While it can be invigorating to declare the upfronts anachronistic, obsolete or dead, you could easily argue the opposite: that they're more important, wanted -- indeed needed -- than ever.
Why the Big, Bad Broadcast Upfronts Still Matter

First, let's make the distinction between the big party and the actual negotiation for advertising dollars. This week's broadcast-TV upfronts will have both, in spades. Audience fragmentation is the new normal, but broadcast still aggregates the biggest crowds. And after these big parties are over, possibly as few as 40 people from the networks, agencies and brands will go into backrooms and decide how $9 billion of the $62 billion U.S. TV ad market will be spent next year.
Agency folk love to complain about upfronts: there are too many; they're not real if there's no negotiation; they're a waste of time and energy, etc, etc. But rather than listen, watch what they do. This is the time of year when the most powerful ad execs in the nation stand in line -- line! -- to get into Carnegie Hall and Lincoln Center to hear the pitch, see the clips and laugh along with the stars.
From those on the outside looking in will be chatter about the "death" of broadcast, the upfronts and the clubby system that supports them. Just as Google was courting Madison Avenue for its share of the spoils two weeks ago, former CEO Eric Schmidt claimed victory over TV, saying the shift to the web had "already happened." That way of thinking follows a familiar narrative: Fragmentation driven by the web, new sources of programming, platforms and screens will inevitably marginalize the broadcast networks and their upfronts.
While that's true, there's actually a bigger threat that should have YouTube just as concerned as the networks: The migration of the best TV programming to non-ad-supported platforms like HBO, Amazon and Netflix. YouTube's storyline is that it will accommodate all content business models, including paid channels. But it won't take the kind of risk Netflix is by sinking $100 million into "House of Cards," or other expensive content brands that form viewing habits, brand allegiance and fuel conversation at the water cooler (or, realistically, Twitter).

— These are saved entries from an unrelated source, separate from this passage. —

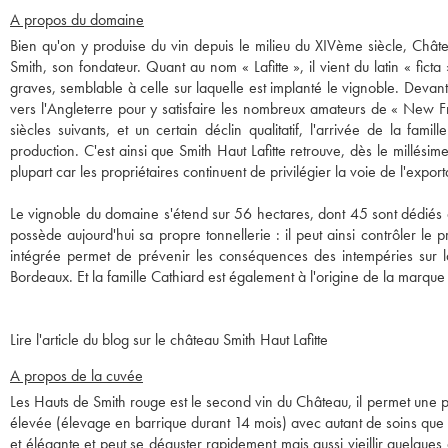
A propos du domaine
Bien qu'on y produise du vin depuis le milieu du XIVème siècle, Châte
Smith, son fondateur. Quant au nom « Lafitte », il vient du latin « fic
graves, semblable à celle sur laquelle est implanté le vignoble. Devan
vers l'Angleterre pour y satisfaire les nombreux amateurs de « New F
siècles suivants, et un certain déclin qualitatif, l'arrivée de la f
production. C'est ainsi que Smith Haut Lafitte retrouve, dès le millési
plupart car les propriétaires continuent de privilégier la voie de l'export
Le vignoble du domaine s'étend sur 56 hectares, dont 45 sont dédiés 
possède aujourd'hui sa propre tonnellerie : il peut ainsi contrôler l
intégrée permet de prévenir les conséquences des intempéries sur l
Bordeaux. Et la famille Cathiard est également à l'origine de la marque
Lire l'article du blog sur le château Smith Haut Lafitte
A propos de la cuvée
Les Hauts de Smith rouge est le second vin du Château, il permet une p
élevée (élevage en barrique durant 14 mois) avec autant de soins que l
et élégante et peut se déguster rapidement mais aussi vieillir quelques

The broadcast networks' source of enduring power isn't habit or that people don't know how to find the internet or change the channel. It's that they are the ones investing hundreds of millions in content each year with the full knowledge that much of it will fail, never go from pilot to series or will be canceled after three episodes. As one observer remarked the other day, the broadcast networks spend more on content they know will fail each year than YouTube spends in its entire original-content initiative.
There are plenty of ad sellers throwing upfronts that you can ignore. The ones to pay attention to are those making the big bets that could turn into the next cultural events -- they will have the audience and the dollars that come with them.